*** RECORDS PROVIDED Section Begins ***
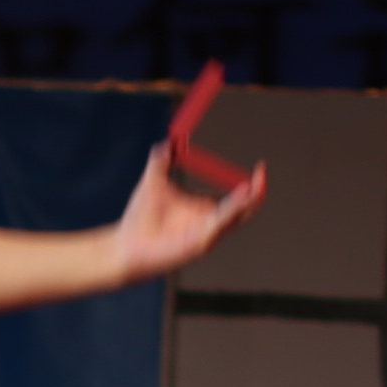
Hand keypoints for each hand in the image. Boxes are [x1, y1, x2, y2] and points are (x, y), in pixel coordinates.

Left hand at [112, 143, 266, 283]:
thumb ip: (161, 161)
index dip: (253, 182)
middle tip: (261, 173)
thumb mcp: (153, 181)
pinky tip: (238, 199)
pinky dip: (231, 212)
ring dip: (248, 202)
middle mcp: (211, 222)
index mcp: (206, 208)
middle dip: (259, 191)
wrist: (125, 244)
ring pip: (238, 217)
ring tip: (253, 185)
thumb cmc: (140, 218)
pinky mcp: (199, 244)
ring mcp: (207, 234)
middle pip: (247, 208)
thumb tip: (168, 141)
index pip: (239, 195)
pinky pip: (220, 226)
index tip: (260, 164)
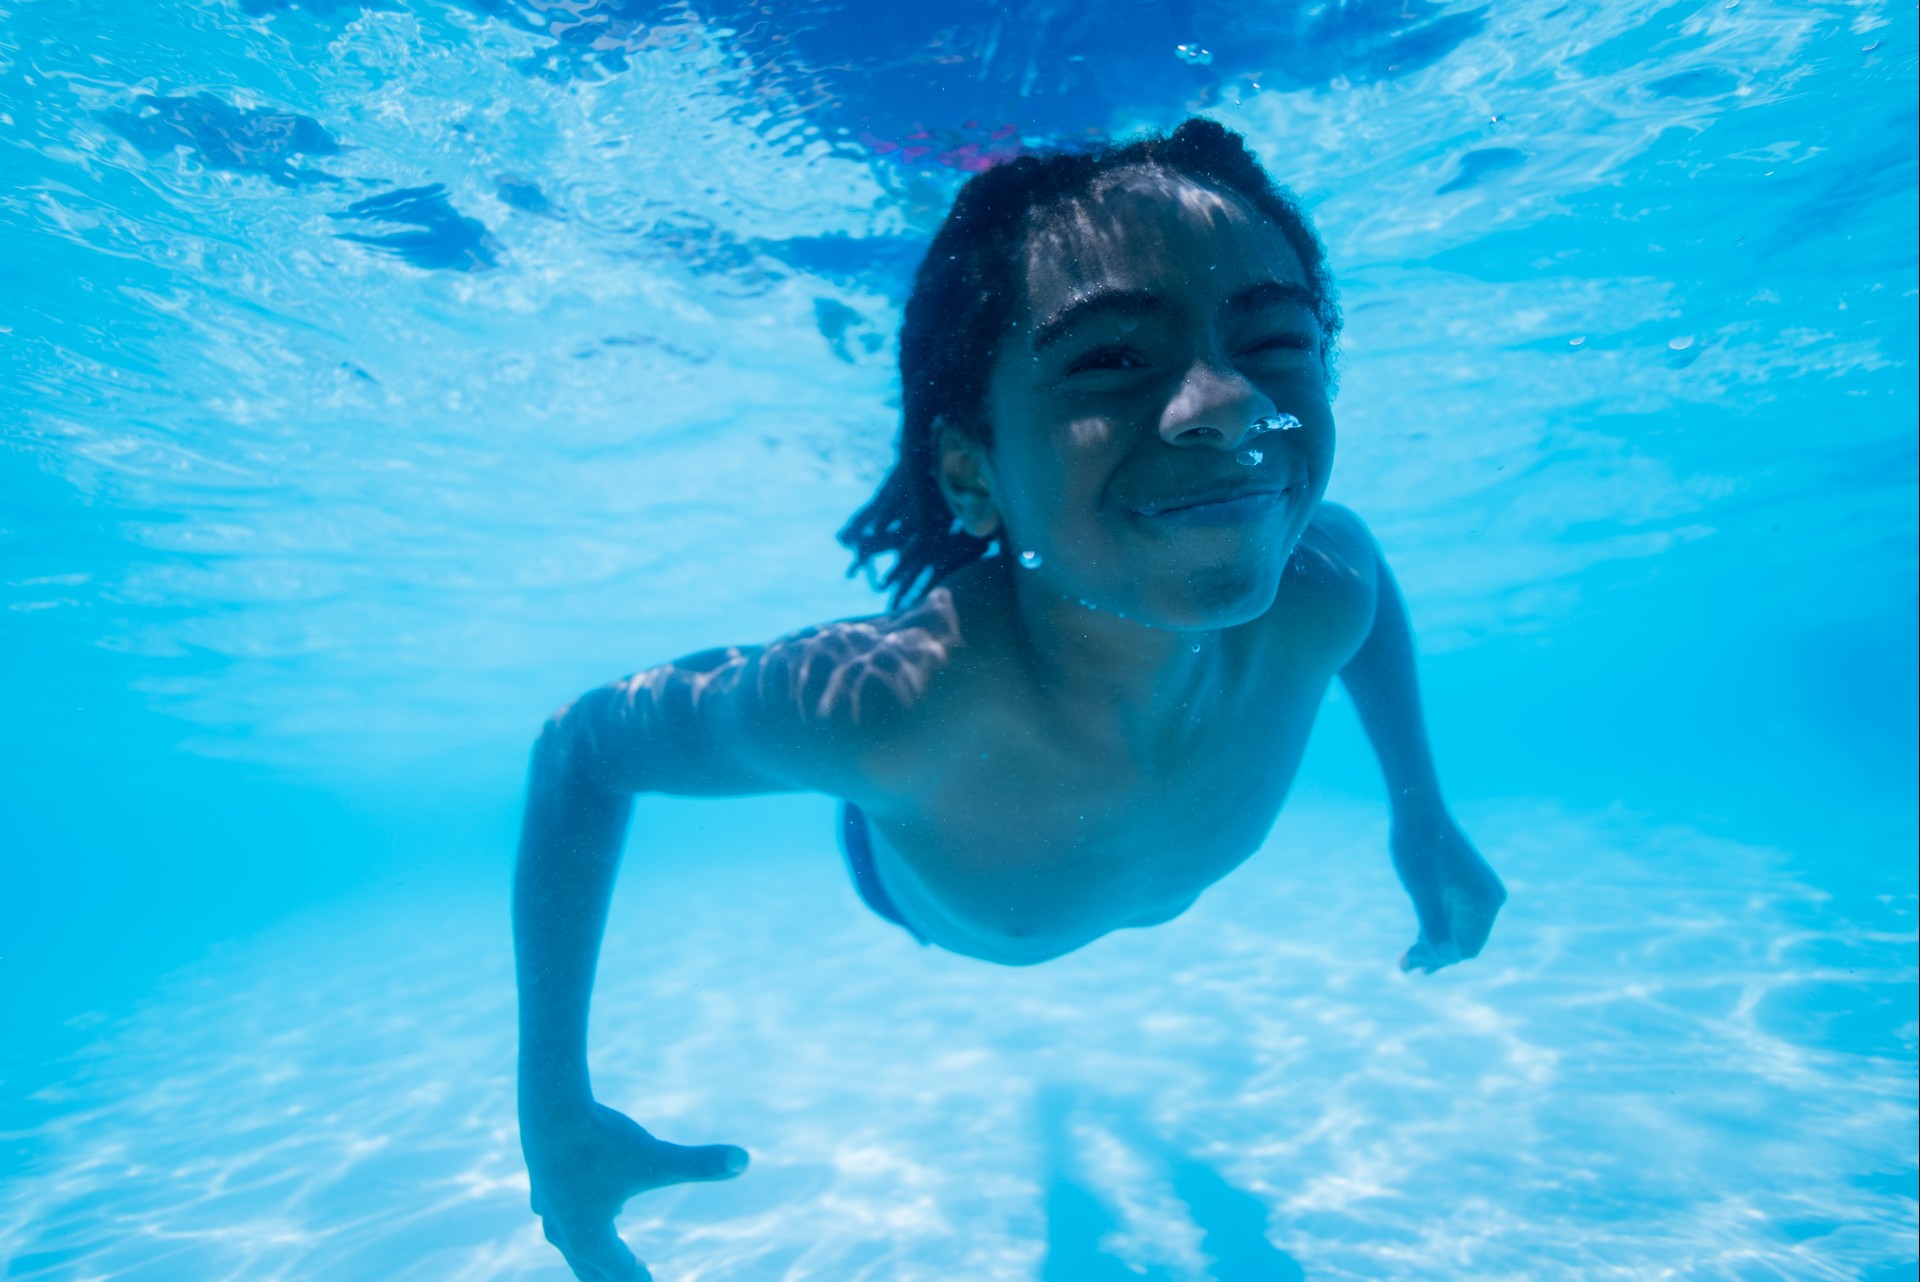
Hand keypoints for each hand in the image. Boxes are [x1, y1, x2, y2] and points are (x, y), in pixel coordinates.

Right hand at [521, 1098, 747, 1280]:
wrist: (549, 1108)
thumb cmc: (603, 1140)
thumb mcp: (656, 1157)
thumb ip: (700, 1164)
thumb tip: (745, 1160)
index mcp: (591, 1238)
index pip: (619, 1271)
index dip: (638, 1277)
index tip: (649, 1279)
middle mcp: (564, 1231)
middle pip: (591, 1268)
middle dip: (611, 1276)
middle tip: (633, 1278)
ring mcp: (549, 1208)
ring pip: (569, 1243)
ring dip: (589, 1255)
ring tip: (604, 1257)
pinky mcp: (542, 1183)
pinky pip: (555, 1214)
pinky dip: (570, 1222)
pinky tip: (571, 1213)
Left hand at [1389, 811, 1505, 973]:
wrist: (1415, 811)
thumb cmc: (1417, 846)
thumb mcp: (1422, 889)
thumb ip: (1435, 924)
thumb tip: (1448, 957)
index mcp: (1486, 901)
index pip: (1466, 947)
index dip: (1440, 959)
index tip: (1409, 960)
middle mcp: (1487, 899)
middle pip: (1462, 942)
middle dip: (1435, 955)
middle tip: (1403, 965)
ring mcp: (1474, 895)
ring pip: (1454, 934)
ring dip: (1432, 947)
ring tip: (1405, 963)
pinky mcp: (1460, 891)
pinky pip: (1450, 921)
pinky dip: (1433, 933)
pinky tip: (1414, 946)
*** RECORDS PROVIDED Section Ends ***
ACTIVITY>
Take every line from the listing above that includes the word "hand" and copy it.

ANSWER SECTION>
Hand keypoints for each hand in the image. Boxes are [x1, y1, x2, y2] and points are (x, y), in pixel coordinates.
Left hand at [112, 143, 266, 283]:
Hand keypoints for each hand in the image. Boxes are [x1, y1, x2, y2] and points are (x, y), in pixel coordinates.
Right hand at [521, 1098, 747, 1280]:
Left hand at [1389, 811, 1505, 973]:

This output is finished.